Время призраков — всегда–уже–прошедшее–в–проекциях–будущего (спустя несколько страниц Деррида говорит о диахронии времени призраков, даже об ахронии их бытования. Пространство призраков–следы следов следов присутствия. Направление эволюции — обратное хайдеггеровскому бытию по направлению к смерти; это — смерть, направляющаяся к жизни.

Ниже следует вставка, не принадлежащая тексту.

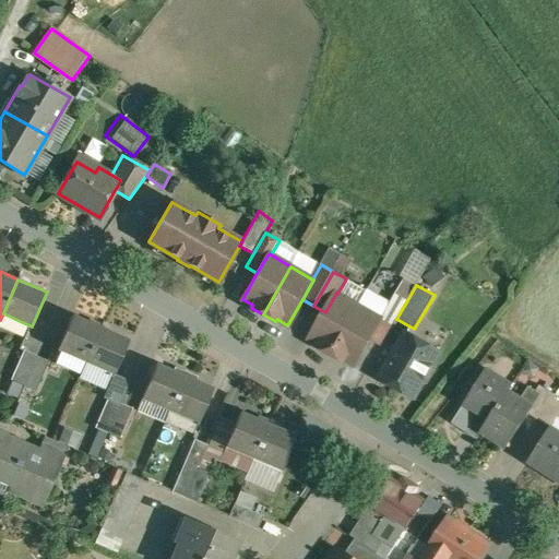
[(337,294),(336,293),(325,312),(310,339),(320,344),(319,346),(331,354),(359,306),(337,294)]
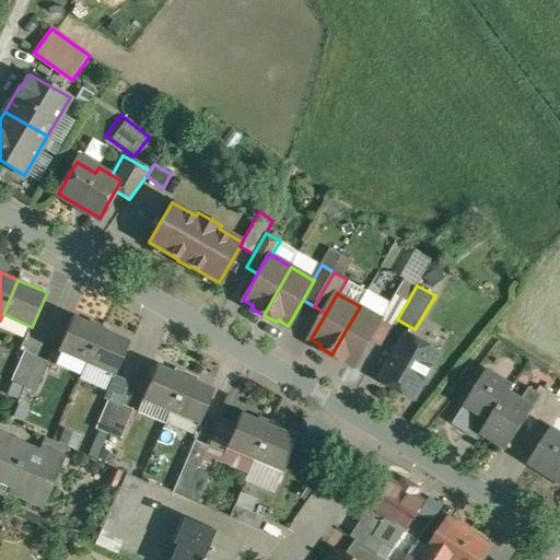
[(408,301),(397,294),(391,305),(401,312),(408,301)]
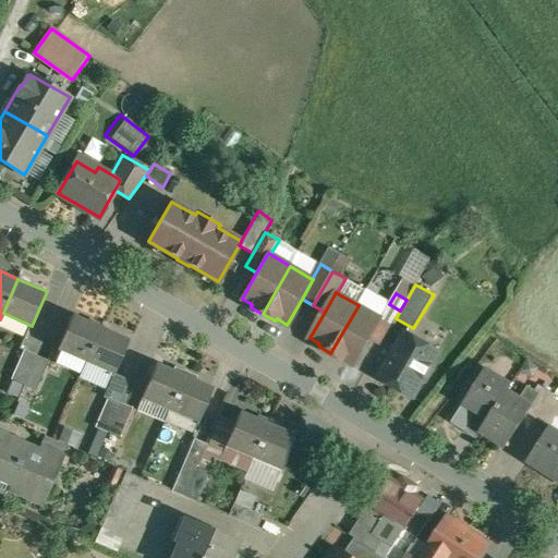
[(359,305),(330,353),(343,360),(344,358),(354,364),(380,318),(359,305)]
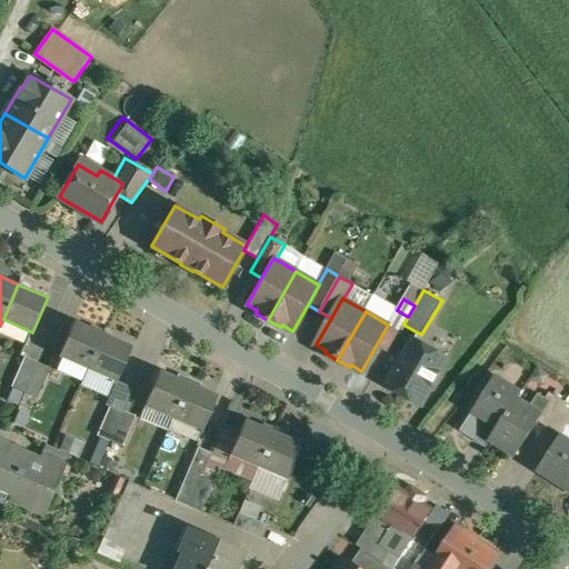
[(103,333),(75,321),(60,356),(88,368),(103,333)]
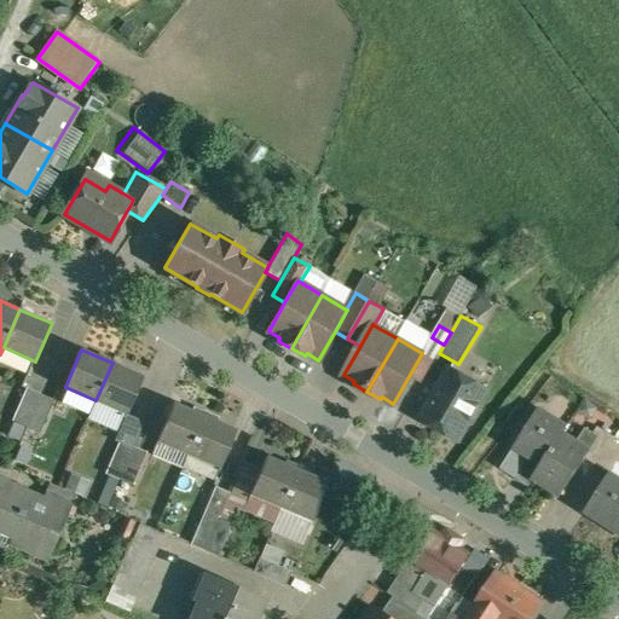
[(144,376),(113,363),(96,400),(127,414),(144,376)]
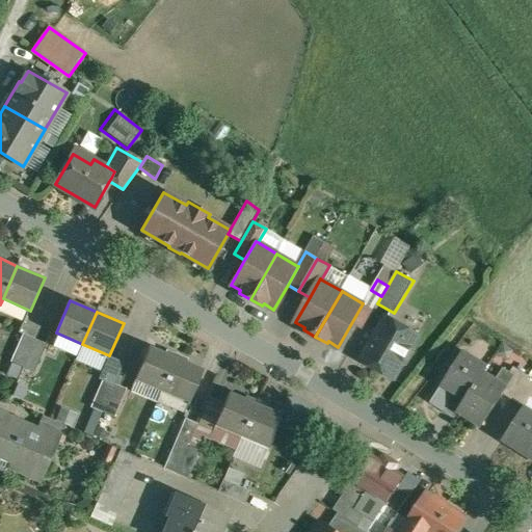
[(419,335),(388,316),(362,360),(394,378),(402,363),(408,361),(415,350),(413,345),(419,335)]
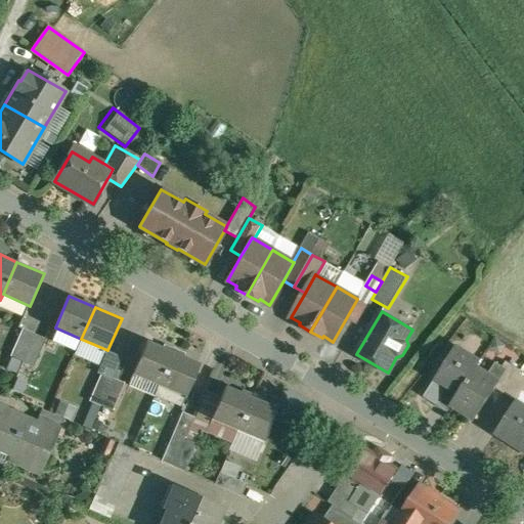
[(25,329),(12,355),(24,361),(36,334),(25,329)]
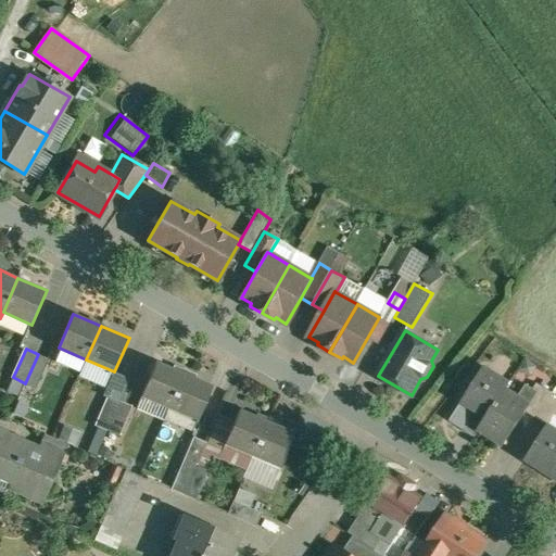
[(38,354),(25,383),(36,389),(50,359),(38,354)]
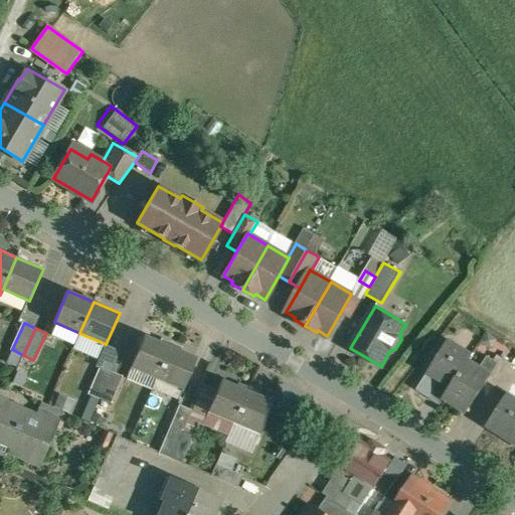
[(171,347),(145,335),(132,366),(157,378),(171,347)]
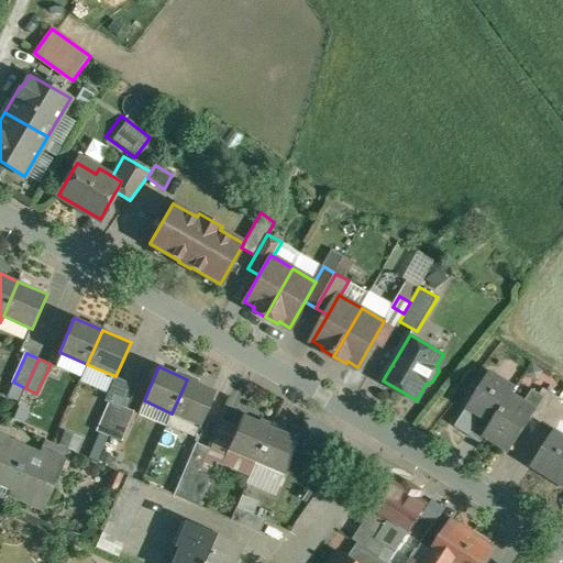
[(516,388),(490,372),(470,406),(482,414),(494,421),(516,388)]
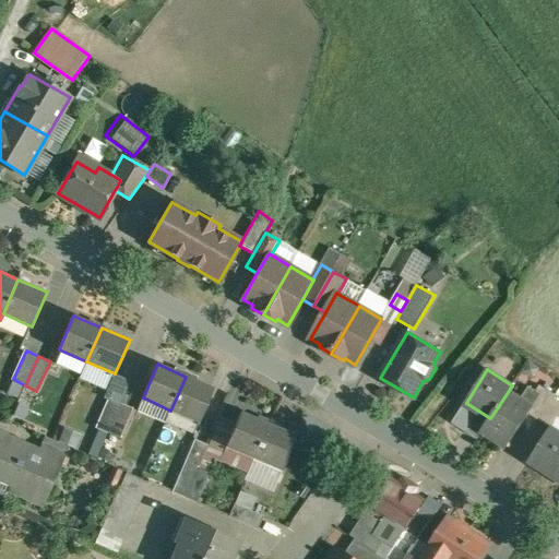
[(213,389),(186,377),(170,411),(198,424),(213,389)]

Деррида впоследствии уточняет, что речь должна идти о присутствии смерти в жизни человеческой, и призраки являются весьма существенным гарантом и индикатором этого присутствия.
Поскольку речь пока идет о призраках применительно к Марксу, неизбежным предварительным вопросом будет их количество: «Почему «призраки Маркса» во множественном числе?» Деррида предлагает несколько возможных толкований:
1) призраки, преследовавшие Маркса;
2) призраки, порожденные Марксом;
3) призраки самого марксизма (хотя, возможно, Маркс и не должен иметь к ним прямого отношения; Деррида приводит его признание Энгельсу о том, что он не считает себя марксистом в том смысле, который господствовал в Первом Интернационале);
4) масса людей или целое общество, в котором утвердился марксизм и которое по этой причине представляет собой скопление призраков;
5) призраки, распространяемые этим обществом по всему миру.

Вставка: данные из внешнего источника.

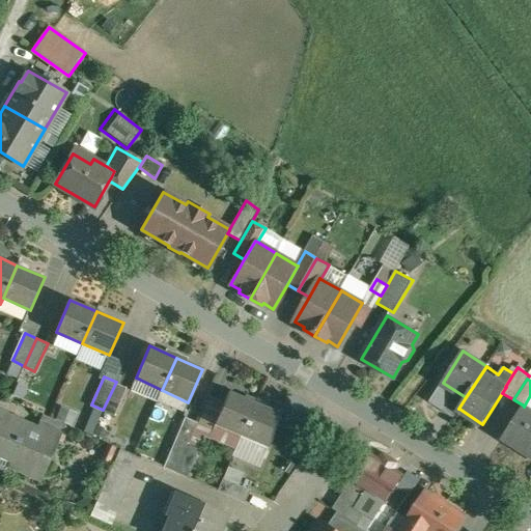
[(116,382),(103,410),(114,415),(127,387),(116,382)]
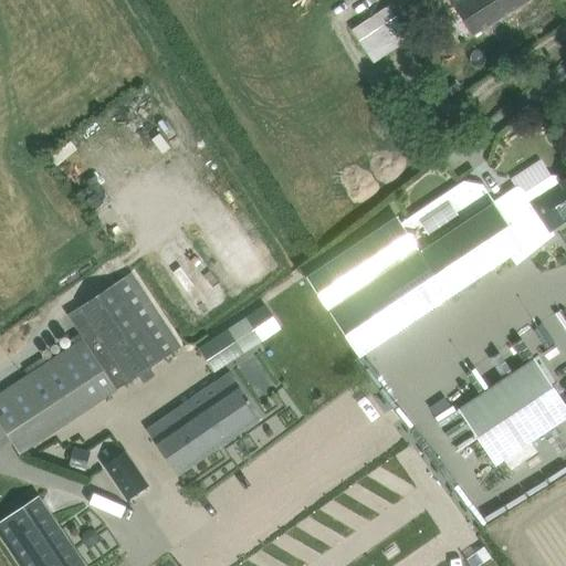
[(395,0),(407,18),(428,4),(425,0),(395,0)]
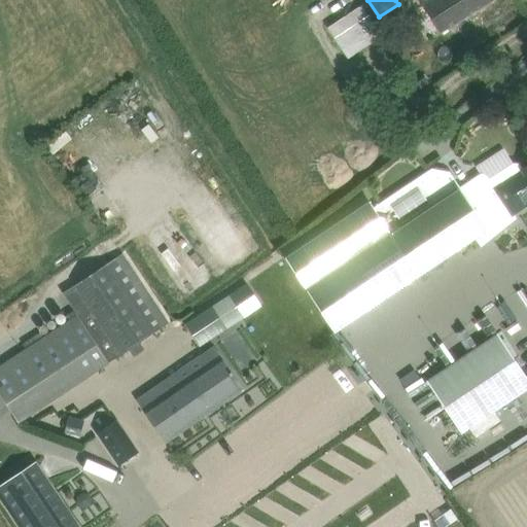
[(419,0),(429,15),(440,33),(492,0),(419,0)]
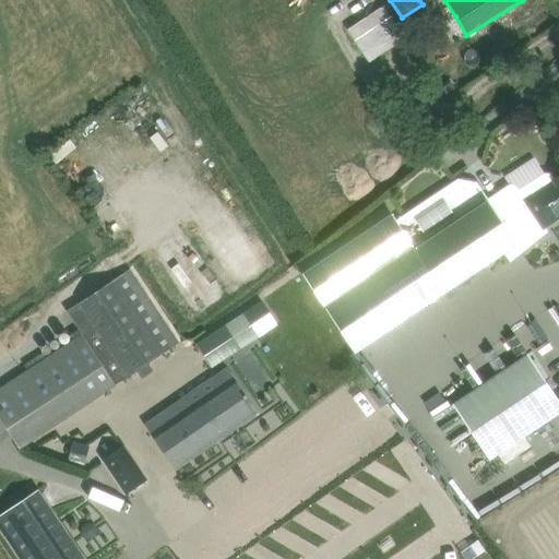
[(347,30),(368,62),(405,38),(383,6),(347,30)]
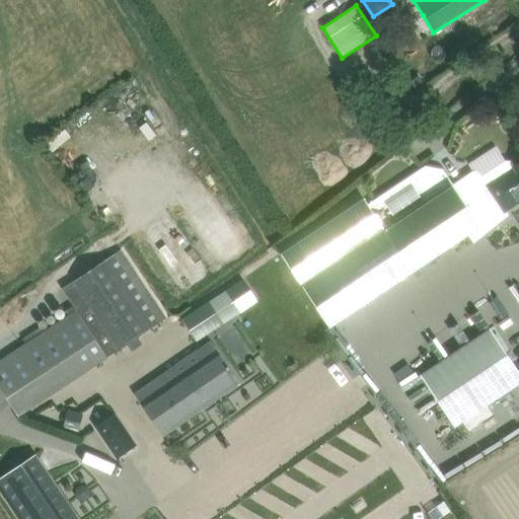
[(126,131),(148,114),(135,96),(113,114),(126,131)]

Любопытно, что заглавие книги было выбрано независимо от текстов Маркса, и только много позднее Деррида был поражен тем, что он прочел в самом начале «Манифеста» — о призраке коммунизма, который бродит по Европе. Деррида усматривает в этом поразительное сходство «Манифеста» с «Гамлетом», посвященным принцу распадающегося королевства, где речь также идет главным образом о призраках и видениях. Эта гостология, или спетрология, по Деррида, есть непосредственное отражение драматургии Европы, установившейся здесь как культурный регулятив начиная с нового времени. Это — драматургия великих объединяющих проектов разума, театральные постановки на сцене жизни. Недаром Маркс, по замечанию Деррида, так любил Шекспира и черпал вдохновение в его безудержной театрализации.